* **Lista de tareas**:
1. Indica si cada afirmación concuerda con el fragmento sobre Cortázar. Responde sí o no y cita las palabras del texto que lo deciden.
(a) Los lectores de Cortázar son pocos.
(b) Cortázar solía proponer desafíos a sus lectores.
(c) La sintaxis de Juan José Saer se describe como inesperada.
2. Responde estas preguntas con los datos del fragmento sobre Cortázar:
(a) ¿Quiénes deben ganarles a los famas en la sociedad que armó Cortázar?
(b) ¿Qué parte del lector puede dejarse arrebatar por los relatos de Patricia Highsmith?
(c) Más que un escritor, ¿qué consideran a Cortázar sus lectores?

Siempre se imaginó una relación lúdica con sus lectores a quienes solía proponerles desafíos y retos. De esta manera, Cortázar armó una sociedad en la que la literatura pierde toda solemnidad,  para que los cronopios le ganen a los famas.

Las relaciones que se pueden mantener con un escritor son muchas. Se puede sentir cierta mezcla de intimidación y respeto ante las citas –apócrifas o no- de Borges o los arrebatos sentimentales y políticos de Sarmiento, uno puede dejar que su parte más oscura se deje arrebatar por los relatos de Patricia Highsmith, treparse a la velocidad de César Aira, o ir acomodando la respiración a la inesperada sintaxis de Juan José Saer. Los lectores de Cortázar –que son muchos, muy constantes y extremadamente devotos- lo consideran, más que un escritor, un compañero de aventuras.

* **Datos disponibles**:

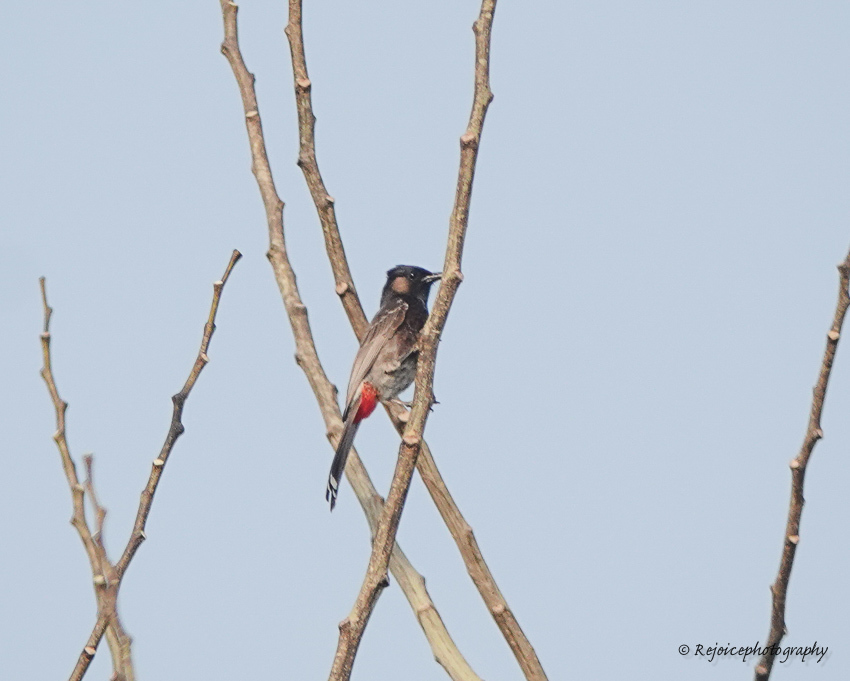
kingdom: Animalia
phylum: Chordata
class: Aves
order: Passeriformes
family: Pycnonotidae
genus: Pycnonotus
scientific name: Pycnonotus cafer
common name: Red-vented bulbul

* **Respuestas**:
1.
(a) No: "que son muchos, muy constantes y extremadamente devotos"
(b) Sí: "a quienes solía proponerles desafíos y retos"
(c) Sí: "la inesperada sintaxis de Juan José Saer"

2.
(a) Los cronopios.
(b) Su parte más oscura.
(c) Un compañero de aventuras.